What the task requires
Show each line of the listing below that contains the word "Cute". Copy every such line in full.

Records from a data collection
━━━━━━━━━━━━━━━━

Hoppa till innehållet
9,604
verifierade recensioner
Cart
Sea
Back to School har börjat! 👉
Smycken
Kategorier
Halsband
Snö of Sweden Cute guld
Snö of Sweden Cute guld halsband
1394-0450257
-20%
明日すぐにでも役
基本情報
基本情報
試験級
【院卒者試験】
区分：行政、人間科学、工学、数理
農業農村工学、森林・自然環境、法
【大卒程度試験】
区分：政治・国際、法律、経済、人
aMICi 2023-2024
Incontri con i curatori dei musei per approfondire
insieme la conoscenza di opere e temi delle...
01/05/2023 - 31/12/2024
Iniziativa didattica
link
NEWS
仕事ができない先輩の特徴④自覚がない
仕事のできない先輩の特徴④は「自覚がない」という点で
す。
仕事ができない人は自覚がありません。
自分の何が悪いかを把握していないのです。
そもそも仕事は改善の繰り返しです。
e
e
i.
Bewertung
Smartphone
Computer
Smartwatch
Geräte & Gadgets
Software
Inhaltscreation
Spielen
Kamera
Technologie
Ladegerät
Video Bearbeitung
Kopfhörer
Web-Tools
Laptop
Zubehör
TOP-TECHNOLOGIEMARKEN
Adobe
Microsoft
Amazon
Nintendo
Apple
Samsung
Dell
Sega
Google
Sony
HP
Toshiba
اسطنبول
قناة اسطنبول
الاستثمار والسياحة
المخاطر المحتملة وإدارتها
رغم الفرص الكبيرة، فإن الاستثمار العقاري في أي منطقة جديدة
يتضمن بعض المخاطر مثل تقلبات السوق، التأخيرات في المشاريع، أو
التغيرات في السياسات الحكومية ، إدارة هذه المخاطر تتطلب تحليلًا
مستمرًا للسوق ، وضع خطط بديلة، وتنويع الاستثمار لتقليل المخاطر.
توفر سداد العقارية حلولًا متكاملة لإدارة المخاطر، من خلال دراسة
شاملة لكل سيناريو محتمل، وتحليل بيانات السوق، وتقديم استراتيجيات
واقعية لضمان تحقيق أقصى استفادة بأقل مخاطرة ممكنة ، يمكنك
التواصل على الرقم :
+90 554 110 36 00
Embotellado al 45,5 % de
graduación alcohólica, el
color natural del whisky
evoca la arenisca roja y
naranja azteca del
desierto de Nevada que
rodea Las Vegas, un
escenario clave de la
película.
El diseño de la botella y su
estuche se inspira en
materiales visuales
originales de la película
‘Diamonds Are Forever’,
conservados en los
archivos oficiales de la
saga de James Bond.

━━━━━━━━━━━━━━━━

Written solution
Snö of Sweden Cute guld
Snö of Sweden Cute guld halsband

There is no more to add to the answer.